**RAW DATA:**

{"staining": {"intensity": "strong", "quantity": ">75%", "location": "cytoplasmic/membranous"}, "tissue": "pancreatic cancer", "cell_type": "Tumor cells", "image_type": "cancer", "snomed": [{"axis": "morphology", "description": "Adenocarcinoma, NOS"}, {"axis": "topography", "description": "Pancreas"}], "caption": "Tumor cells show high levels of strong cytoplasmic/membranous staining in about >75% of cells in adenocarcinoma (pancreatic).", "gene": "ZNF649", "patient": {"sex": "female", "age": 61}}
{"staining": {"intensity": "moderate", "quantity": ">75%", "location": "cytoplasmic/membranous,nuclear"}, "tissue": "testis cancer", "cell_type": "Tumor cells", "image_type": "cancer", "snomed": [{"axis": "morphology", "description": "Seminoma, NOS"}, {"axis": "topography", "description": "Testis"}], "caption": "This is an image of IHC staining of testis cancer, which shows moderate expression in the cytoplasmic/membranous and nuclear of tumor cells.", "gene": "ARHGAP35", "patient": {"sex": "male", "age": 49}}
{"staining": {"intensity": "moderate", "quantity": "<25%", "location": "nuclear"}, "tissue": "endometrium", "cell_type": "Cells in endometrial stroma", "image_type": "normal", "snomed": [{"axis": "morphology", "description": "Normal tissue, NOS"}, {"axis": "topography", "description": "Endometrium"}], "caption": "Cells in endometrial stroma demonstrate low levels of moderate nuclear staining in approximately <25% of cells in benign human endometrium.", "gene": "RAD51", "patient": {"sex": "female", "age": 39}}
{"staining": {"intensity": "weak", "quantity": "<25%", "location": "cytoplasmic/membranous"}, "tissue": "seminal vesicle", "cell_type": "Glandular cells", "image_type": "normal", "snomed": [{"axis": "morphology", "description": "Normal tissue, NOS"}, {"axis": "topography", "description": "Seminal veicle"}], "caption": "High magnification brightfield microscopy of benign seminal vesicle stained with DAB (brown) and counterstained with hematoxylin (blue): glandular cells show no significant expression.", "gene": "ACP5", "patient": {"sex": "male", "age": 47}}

**WHAT YOU NEED TO DO:**
All the data needs repeating. Return it exactly.

**EXPECTED ANSWER:**
{"staining": {"intensity": "strong", "quantity": ">75%", "location": "cytoplasmic/membranous"}, "tissue": "pancreatic cancer", "cell_type": "Tumor cells", "image_type": "cancer", "snomed": [{"axis": "morphology", "description": "Adenocarcinoma, NOS"}, {"axis": "topography", "description": "Pancreas"}], "caption": "Tumor cells show high levels of strong cytoplasmic/membranous staining in about >75% of cells in adenocarcinoma (pancreatic).", "gene": "ZNF649", "patient": {"sex": "female", "age": 61}}
{"staining": {"intensity": "moderate", "quantity": ">75%", "location": "cytoplasmic/membranous,nuclear"}, "tissue": "testis cancer", "cell_type": "Tumor cells", "image_type": "cancer", "snomed": [{"axis": "morphology", "description": "Seminoma, NOS"}, {"axis": "topography", "description": "Testis"}], "caption": "This is an image of IHC staining of testis cancer, which shows moderate expression in the cytoplasmic/membranous and nuclear of tumor cells.", "gene": "ARHGAP35", "patient": {"sex": "male", "age": 49}}
{"staining": {"intensity": "moderate", "quantity": "<25%", "location": "nuclear"}, "tissue": "endometrium", "cell_type": "Cells in endometrial stroma", "image_type": "normal", "snomed": [{"axis": "morphology", "description": "Normal tissue, NOS"}, {"axis": "topography", "description": "Endometrium"}], "caption": "Cells in endometrial stroma demonstrate low levels of moderate nuclear staining in approximately <25% of cells in benign human endometrium.", "gene": "RAD51", "patient": {"sex": "female", "age": 39}}
{"staining": {"intensity": "weak", "quantity": "<25%", "location": "cytoplasmic/membranous"}, "tissue": "seminal vesicle", "cell_type": "Glandular cells", "image_type": "normal", "snomed": [{"axis": "morphology", "description": "Normal tissue, NOS"}, {"axis": "topography", "description": "Seminal veicle"}], "caption": "High magnification brightfield microscopy of benign seminal vesicle stained with DAB (brown) and counterstained with hematoxylin (blue): glandular cells show no significant expression.", "gene": "ACP5", "patient": {"sex": "male", "age": 47}}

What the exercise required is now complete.